═════ Material for this exercise

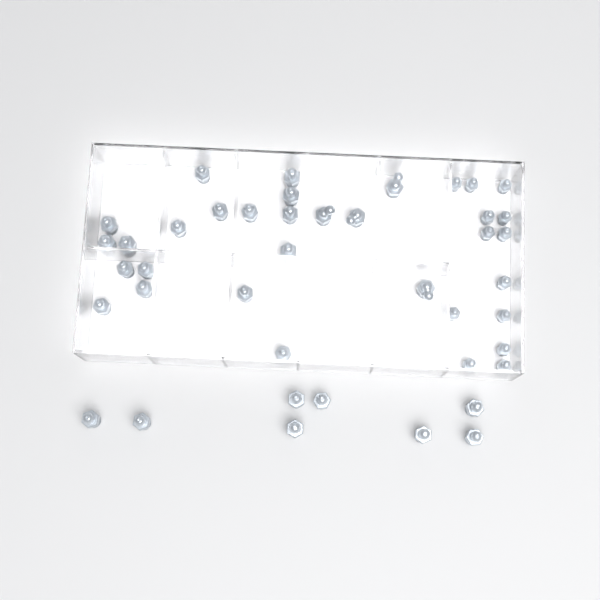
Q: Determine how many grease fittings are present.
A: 42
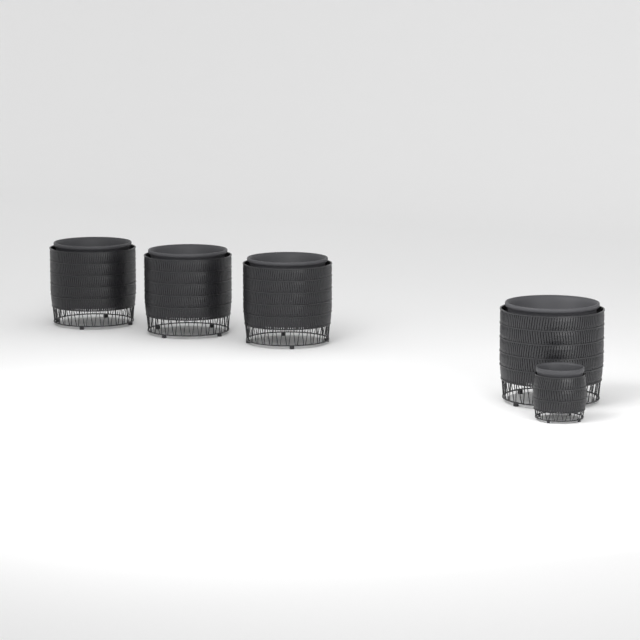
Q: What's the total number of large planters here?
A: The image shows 4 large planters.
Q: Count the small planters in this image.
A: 1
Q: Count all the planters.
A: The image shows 5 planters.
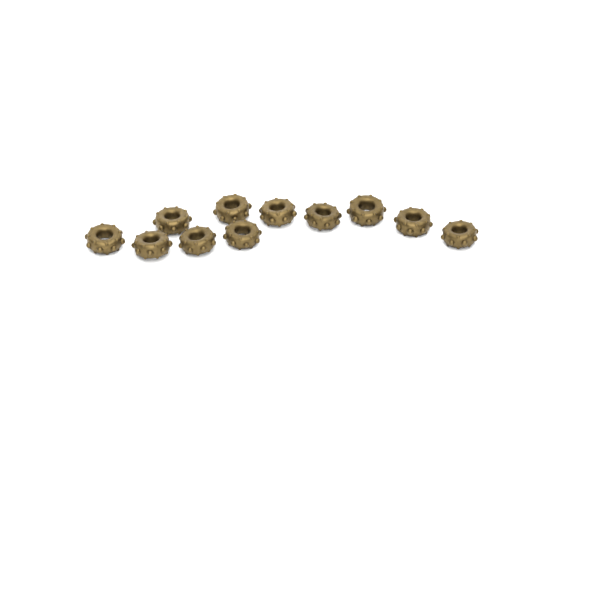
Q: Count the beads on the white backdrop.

══════════

_The exercise:_
Find each line in the records above that contains the string "Count", and copy those lines.

_Result:_
Q: Count the small planters in this image.
Q: Count all the planters.
Q: Count the beads on the white backdrop.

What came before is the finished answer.